Le ministre d’Etat, ministre de la Sécurité

Simon Compaoré

Grand Officier de l’Ordre national

 

Fort heureusement, au moment où nous bouclions la présente lettre, une source digne de foi nous informait que les deux otages, Ahmed Zoromé (technicien) et Yacouba Ould Aliou (point focal de la Direction régionale de l’Eau auprès de la mairie de Tin-Akoff), avaient été retrouvés sains et saufs par les forces de défense et de sécurité, et leur rapatriement vers Tin-Akoff était encore en cours.

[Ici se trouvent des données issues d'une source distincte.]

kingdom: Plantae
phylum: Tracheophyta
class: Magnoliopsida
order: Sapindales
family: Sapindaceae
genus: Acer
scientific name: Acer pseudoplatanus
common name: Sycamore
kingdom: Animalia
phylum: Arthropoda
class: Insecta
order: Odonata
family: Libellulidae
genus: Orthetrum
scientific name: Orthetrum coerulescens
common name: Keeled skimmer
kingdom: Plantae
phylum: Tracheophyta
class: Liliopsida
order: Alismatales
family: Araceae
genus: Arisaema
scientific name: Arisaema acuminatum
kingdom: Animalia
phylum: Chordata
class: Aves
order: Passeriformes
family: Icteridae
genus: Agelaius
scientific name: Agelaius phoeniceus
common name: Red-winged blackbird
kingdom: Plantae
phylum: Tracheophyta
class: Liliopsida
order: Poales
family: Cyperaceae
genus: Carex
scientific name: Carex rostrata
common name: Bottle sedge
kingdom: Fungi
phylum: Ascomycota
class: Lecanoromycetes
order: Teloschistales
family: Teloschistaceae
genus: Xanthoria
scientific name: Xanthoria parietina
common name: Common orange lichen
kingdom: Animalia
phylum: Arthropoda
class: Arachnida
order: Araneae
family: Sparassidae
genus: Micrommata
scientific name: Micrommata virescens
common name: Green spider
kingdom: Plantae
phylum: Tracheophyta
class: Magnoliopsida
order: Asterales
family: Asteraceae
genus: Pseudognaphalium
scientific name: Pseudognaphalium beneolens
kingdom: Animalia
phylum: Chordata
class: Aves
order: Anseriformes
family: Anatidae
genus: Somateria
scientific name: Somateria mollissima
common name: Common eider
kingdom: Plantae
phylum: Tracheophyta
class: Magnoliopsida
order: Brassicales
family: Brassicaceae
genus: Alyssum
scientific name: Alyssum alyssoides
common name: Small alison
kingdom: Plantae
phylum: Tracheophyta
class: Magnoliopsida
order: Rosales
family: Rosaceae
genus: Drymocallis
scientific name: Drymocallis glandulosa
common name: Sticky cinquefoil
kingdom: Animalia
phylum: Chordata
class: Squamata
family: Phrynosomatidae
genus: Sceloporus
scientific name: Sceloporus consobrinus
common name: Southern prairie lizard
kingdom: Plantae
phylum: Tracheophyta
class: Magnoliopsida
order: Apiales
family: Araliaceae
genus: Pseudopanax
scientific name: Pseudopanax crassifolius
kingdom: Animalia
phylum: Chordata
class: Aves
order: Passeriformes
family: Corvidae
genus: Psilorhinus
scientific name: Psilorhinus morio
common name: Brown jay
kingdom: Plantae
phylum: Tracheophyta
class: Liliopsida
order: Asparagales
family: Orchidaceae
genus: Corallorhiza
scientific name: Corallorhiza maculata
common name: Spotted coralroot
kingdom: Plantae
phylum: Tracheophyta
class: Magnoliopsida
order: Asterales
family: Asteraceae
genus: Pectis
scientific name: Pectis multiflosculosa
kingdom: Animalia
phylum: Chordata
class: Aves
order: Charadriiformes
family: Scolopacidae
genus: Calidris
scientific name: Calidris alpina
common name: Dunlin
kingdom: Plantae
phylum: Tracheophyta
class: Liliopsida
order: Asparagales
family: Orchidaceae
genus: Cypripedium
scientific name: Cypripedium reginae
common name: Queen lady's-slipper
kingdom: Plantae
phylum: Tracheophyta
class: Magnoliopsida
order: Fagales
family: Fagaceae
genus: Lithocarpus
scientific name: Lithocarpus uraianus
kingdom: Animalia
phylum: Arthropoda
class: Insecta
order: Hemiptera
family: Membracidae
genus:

Sauf erreur ou omission de notre part, dans l’histoire de prises d’otages, c’est la première fois que des Burkinabè ont été pris pour cible.

 

Boureima Badini à la tête du CDP ? C’est en tout cas ce que pense notre confrère « La Lettre du Continent » dans sa livraison du 19 avril dernier. L’ancien garde des Sceaux de Blaise Compaoré bénéficierait du soutien du président du groupe parlementaire CDP, Yahaya Zoungrana, de l’ancien PM Ernest Paramanga Yonli et de Juliette Bonkoungou. Par contre, il devrait batailler contre Achille Tapsoba, président par intérim du parti, et même contre l’ancien président de la Commission de la CEDEAO, Kadré Désiré Ouédraogo, ajoute l’hebdomadaire français.

 

L’ancien président de la Transition, Michel Kafando, a été nommé haut représentant de l’ONU au Burundi. M’Ba Michel, comme on l’appelle affectueusement, dont la nomination a reçu l’accord des autorités burundaises, remplace à ce poste Jama Benoma. Il aura pour principales missions de régler les différends entre Bujumbura et New York et de ramener le Burundi dans le concert des nations. Une tâche qui est dans les cordes de Michel Kafando, diplomate chevronné bien connu des instances onusiennes.

 

Dans sa livraison d’hier jeudi, «L’Observateur Paalga» faisait état de l’assassinat à Dawirba, dans la commune de Tougouri (province du Namentenga), de Souleymane Somwaoga Sawadogo, ancien conseiller municipal dudit village. Un drame survenu dans la nuit du lundi 24 au mardi 25 avril 2017 pendant que la victime dormait seule devant sa maison. Agé d’une cinquantaine d’années, l’ex-élu local était le chef koglweogo de son patelin. Ses « frères d’armes » koglweogo du Namentenga et du Sanmatenga se sont donc aussitôt lancés à la recherche des auteurs du crime et des sources concordantes indiquent que la battue a été fructueuse, puisque quatre suspects viennent d’être interpellés.

 

Le vendredi 5 mai prochain, Me Barthélemy Kéré recevra la médaille de chevalier de la Légion d’honneur française au sein de la résidence de l’ambassadeur de France à Ouagadougou. L’ancien président de la CENI avait déjà été élevé au rang de chevalier de l’Ordre national du Mérite.

 

Face à l’insécurité grandissante et à l’amalgame qui est fait entre islam et djihadisme par certains, des érudits de cette religion de paix s’investissent de plus en plus pour apporter un éclairage sur ces concepts. C’est ainsi que, ce samedi 29 avril, en marge de la cérémonie de fin de lecture du Coran par les élèves de l’institut qui porte son nom et du doua qui s’ensuivra, Cheick Adama Aorèma Ouédraogo interviendra sur le sujet à travers un prêche. Ce sera dans le quartier Nonsin, au secteur 14 du 3e arrondissement de Ouagadougou, à partir de 08h00. Pour le président fondateur de l’association At-Tarbiya Al-Islamiya, islam a toujours rimé avec paix et amour d’autrui.